By applying a ROI-based approach focusing on the olfactory tract, previous studies have reported statistically significant regional signal changes in patients when compared with a group of HC. A recent meta-analysis [27] revealed that DTI is able to address structural differences between PD patients and HC particularly in olfactory tract. Two studies included in this meta-analysis have reported FA and MD changes between PD patients and HC [24, 28]. Moreover, after examining the DTI-derived measures from 13 ROIs (non-motor brain regions implicated in early stages of PD according to Braak’s hypothesis), Chen et al. found that FA values were lower in PD patients than HC in the olfactory tract [29]. Lastly, in DTI and statistical modeling report, the olfactory regions were particularly efficient at distinguishing de novo drug-naïve PD patients from HC [30].

Unlike previous studies, our study adopted fiber tracking to visualize the olfactory tracts. Specifically, while ROI-based techniques depend on a priori assumption of the size and shape of the region to be evaluated, without a priori hypothesis regarding the localization of the olfactory tract, tractography provides better accuracy. In order to minimize susceptibility artifacts [20], we used an optimized single-shot diffusion-weighted EPI sequence focusing on the thin olfactory tracts. To increase signal-to-noise ratio (SNR), two acquisitions were collected, using a standard brain protocol b value 1000 s/mm2. To reduce geometric warping, the TE was kept short by using maximum gradient strength/slew rate, parallel imaging, and partial Fourier encoding.

Unlike the only previously published study on DTI tractography [20], which failed to visualize the olfactory tracts in the single analyzed PD patient, we used a 3 T MRI scanner and achieved a higher SNR, and the voxel of our DTI acquisition was smaller, therein leading to a lower overall partial volume effect.

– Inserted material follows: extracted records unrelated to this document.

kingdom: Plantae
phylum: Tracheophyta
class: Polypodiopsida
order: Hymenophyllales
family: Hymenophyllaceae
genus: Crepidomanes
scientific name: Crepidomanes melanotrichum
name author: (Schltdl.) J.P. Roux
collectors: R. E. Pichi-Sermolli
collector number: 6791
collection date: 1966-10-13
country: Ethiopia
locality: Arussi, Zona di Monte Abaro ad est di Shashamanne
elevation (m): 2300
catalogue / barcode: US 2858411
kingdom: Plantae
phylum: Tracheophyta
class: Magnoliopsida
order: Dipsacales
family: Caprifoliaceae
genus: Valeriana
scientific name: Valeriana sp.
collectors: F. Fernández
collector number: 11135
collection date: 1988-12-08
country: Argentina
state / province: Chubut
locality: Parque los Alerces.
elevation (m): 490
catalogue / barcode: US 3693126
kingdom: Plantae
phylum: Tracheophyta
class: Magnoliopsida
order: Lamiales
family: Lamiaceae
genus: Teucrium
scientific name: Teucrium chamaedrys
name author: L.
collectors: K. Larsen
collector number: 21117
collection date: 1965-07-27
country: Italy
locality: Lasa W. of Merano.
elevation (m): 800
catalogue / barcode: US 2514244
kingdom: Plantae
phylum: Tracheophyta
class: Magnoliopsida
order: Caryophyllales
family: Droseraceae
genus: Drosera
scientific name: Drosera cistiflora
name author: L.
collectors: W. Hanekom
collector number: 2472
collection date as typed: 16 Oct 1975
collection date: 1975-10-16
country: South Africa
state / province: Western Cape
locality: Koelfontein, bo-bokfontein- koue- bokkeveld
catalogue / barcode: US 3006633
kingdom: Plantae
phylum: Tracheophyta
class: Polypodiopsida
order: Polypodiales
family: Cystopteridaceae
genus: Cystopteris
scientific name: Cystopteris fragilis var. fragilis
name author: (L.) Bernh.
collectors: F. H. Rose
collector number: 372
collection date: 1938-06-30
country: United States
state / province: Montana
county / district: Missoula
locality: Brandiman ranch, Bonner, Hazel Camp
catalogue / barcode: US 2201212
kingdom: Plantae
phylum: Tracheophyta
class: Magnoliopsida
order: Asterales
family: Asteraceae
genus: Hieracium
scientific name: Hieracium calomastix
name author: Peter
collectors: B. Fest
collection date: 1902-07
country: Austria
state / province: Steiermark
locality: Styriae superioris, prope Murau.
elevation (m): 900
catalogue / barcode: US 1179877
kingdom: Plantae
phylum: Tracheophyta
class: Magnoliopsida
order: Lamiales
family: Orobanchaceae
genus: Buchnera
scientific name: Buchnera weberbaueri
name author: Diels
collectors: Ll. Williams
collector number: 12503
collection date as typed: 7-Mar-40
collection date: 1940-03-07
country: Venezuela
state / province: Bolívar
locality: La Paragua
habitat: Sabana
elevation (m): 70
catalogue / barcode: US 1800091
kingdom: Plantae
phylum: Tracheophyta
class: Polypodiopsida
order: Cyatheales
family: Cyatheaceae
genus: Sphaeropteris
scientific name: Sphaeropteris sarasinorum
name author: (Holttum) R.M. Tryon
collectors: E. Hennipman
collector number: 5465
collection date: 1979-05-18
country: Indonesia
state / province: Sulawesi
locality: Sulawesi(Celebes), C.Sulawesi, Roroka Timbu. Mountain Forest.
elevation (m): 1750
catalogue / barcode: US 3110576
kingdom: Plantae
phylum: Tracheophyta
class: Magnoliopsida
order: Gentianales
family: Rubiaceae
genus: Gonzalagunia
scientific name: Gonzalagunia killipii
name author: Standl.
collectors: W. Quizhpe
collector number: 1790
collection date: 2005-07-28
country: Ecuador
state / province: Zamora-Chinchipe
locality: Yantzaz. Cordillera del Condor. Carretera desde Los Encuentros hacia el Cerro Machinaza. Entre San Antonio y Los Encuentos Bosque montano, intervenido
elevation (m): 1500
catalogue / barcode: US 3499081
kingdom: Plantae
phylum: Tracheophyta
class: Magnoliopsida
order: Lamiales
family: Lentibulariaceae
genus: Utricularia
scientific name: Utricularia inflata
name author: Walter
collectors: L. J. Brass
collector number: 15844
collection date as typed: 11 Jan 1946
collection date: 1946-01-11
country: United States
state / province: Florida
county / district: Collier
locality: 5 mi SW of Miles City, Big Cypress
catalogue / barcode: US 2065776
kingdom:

The most significant finding was the difference between the two group distributions for DTI values particularly FA and TV. This was most likely due to a disruption of fibers, which is in line with neuropathological observations which exhibited extensive extranigral changes for the PD patients.

Furthermore, significant correlations were found between FA values and age in the HC group. As in previous reports [24] in our cohort of patients, no correlation between severity of the motor dysfunction and DTI values of the olfactory tract was observed, suggesting that the time courses of developing motor impairments and the neuropathological processes within the anterior olfactory systems are divergent. So, our finding is in agreement with the Braak model of temporal degeneration in PD that hypothesizes a-synuclein pathology in both the olfactory bulbs and tracts occurring well before any nigral pathology. To this regard, the olfactory bulb has been proposed as an entry point for pathogens or environmental insults, which can trigger the spread of pathological changes throughout the brain [31, 32]. Recently, the “prion” hypothesis has been proposed [33], which states that by spreading into the brain and acting as templates for endogenous proteins to form pathological aggregates, misfolded proteins resistant to degradation are responsible for disease [34]. Our findings, in line with this hypothesis and together with the anatomy of the olfactory system (bypassing the blood-brain barrier), suggest that a breakdown in the olfactory system might be the initiating clinical marker of the PD in progress. Moreover, additional research is needed to explore whether fiber tracking DTI changes in olfactory tracts are present in prodromal PD.

We recognize several limitations of our study. First, there were a low number of patients included in each group. Second, at our center, we did not have the availability of more than one expert tractographer, so an inter-rater agreement could not be provided. Third, the healthy controls, although accurately selected, were presumed to benormosmics and thus not tested by IOIT. Last, our cohorts were indistinguishable along two axes, namely, PD vs controls and hyposmic vs normosmic, making it impossible to reliably attribute change to one issue or another.

In conclusion, the result of our study demands that we further investigate to reveal the underlying mechanisms associated with hyposmia as seen in most PD patients.